Two independent techniques were used to establish that plasmid DNA administered to pregnant mice could reach the fetus. One is the administration of a β-gal encoding plasmid which allowed for the direct identification of protein expression in neonates. Intense staining of the placenta was consistent with transplacental migration of the plasmid. The other technique is the FISH method which was used to directly detect plasmid DNA in fetal tissue (Fig. 2). Our results confirm and extend the previous finding (10) that in mice a β-gal plasmid can be transmitted through the placenta to the fetus. Of particular importance, we established that such trans-placental transfer influences the recipients' subsequent capacity to mount an immune response against the plasmid-encoded antigen. This was manifested by improved cellular immunity (Table 1) and higher levels of pathogen-specific protection (Fig. 3 and Table 2).

These studies were also performed to test the hypothesis that the administration of a DNA vaccine during pregnancy may induce antigen-specific tolerance in the offspring, as suggested by the clonal selection theory of Burnet (3,4,20). Although pregnant mice were immunized with various doses of several different DNA vaccines, we found that immunity but not tolerance was elicited in the fetus (Fig. 3 and Tables 1 & 2). Using this technique, we did not observe antigen-specific immune tolerance in progeny as reported by Mor et al. (21). This could reflect our use of a different plasmid (Mor et al. detected tolerance following neonatal immunization with a plasmid encoding the circumsporozoite protein of malaria), or the very limited amount of plasmid actually transferred trans-placentally. Indeed, Ichino et al. demonstrated that neonatal tolerance was dose-dependent, and could be reliably induced only when >10 μg of plasmid was injected into newborn mice (8). This is consistent with other reports showing that low dose antigen can induce immune responsiveness, while high dose immunization can induce tolerance in young recipients (9,22,23). This might be in support of Burnet's theory that high levels of neonatal antigen can trigger clonal deletion (4,8).

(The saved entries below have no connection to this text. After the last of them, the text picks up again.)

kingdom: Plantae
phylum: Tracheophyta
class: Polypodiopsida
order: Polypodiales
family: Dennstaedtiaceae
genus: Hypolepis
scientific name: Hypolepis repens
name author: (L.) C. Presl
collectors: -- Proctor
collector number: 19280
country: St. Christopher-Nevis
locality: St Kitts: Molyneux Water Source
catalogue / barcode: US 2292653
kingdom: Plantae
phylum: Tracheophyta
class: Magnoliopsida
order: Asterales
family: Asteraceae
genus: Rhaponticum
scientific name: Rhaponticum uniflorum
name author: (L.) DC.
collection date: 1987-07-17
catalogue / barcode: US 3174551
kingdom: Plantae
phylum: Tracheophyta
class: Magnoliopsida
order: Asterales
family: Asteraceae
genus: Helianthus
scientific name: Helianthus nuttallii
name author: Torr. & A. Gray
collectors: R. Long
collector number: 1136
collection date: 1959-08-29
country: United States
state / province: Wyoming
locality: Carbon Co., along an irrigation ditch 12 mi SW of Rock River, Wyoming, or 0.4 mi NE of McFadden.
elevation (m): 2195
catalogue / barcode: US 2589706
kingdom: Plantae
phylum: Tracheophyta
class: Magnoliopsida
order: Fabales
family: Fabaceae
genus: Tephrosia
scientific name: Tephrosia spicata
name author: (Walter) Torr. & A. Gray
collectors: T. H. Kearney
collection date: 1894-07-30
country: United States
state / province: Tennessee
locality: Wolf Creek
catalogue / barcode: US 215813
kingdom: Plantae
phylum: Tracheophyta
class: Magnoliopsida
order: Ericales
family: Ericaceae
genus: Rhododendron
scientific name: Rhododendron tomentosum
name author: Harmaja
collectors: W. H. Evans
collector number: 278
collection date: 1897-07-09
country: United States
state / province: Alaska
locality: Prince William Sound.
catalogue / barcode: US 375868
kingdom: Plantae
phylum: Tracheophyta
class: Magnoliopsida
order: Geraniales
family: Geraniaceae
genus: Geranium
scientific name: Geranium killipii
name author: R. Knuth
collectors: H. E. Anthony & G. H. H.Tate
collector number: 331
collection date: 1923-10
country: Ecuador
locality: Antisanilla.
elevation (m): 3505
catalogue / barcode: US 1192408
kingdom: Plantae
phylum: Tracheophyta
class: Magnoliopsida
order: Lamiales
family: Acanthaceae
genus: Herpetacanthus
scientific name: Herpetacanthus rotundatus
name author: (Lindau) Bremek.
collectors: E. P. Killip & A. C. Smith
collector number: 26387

When offspring of vaccinated mothers were immunized at 6 weeks of age with the same DNA vaccine, they displayed significant anamnestic responses. Re-immunization was required, however, since trans-placental transport of plasmid alone did not trigger strong immune responses in the newborn, or provide adequate protection from infection (Fig. 3 and Table 2). On the other hand, re-exposure of these mice to vaccine at 6 weeks of age elicited a strong, protective immune response characterized by antigen-specific antibody, CTL and cytokine responses. The administration of DNA vaccine into amniotic fluid induced a high level of protective immunity (24). In the present study, when DNA vaccine was given to mothers, Ag-specific acquired immunity was induced in their offspring. Therefore, this method may be effective in the prevention of pertussis, hepatitis type B and C, mumps, rubella and various other infections occurring in infants as well as animals.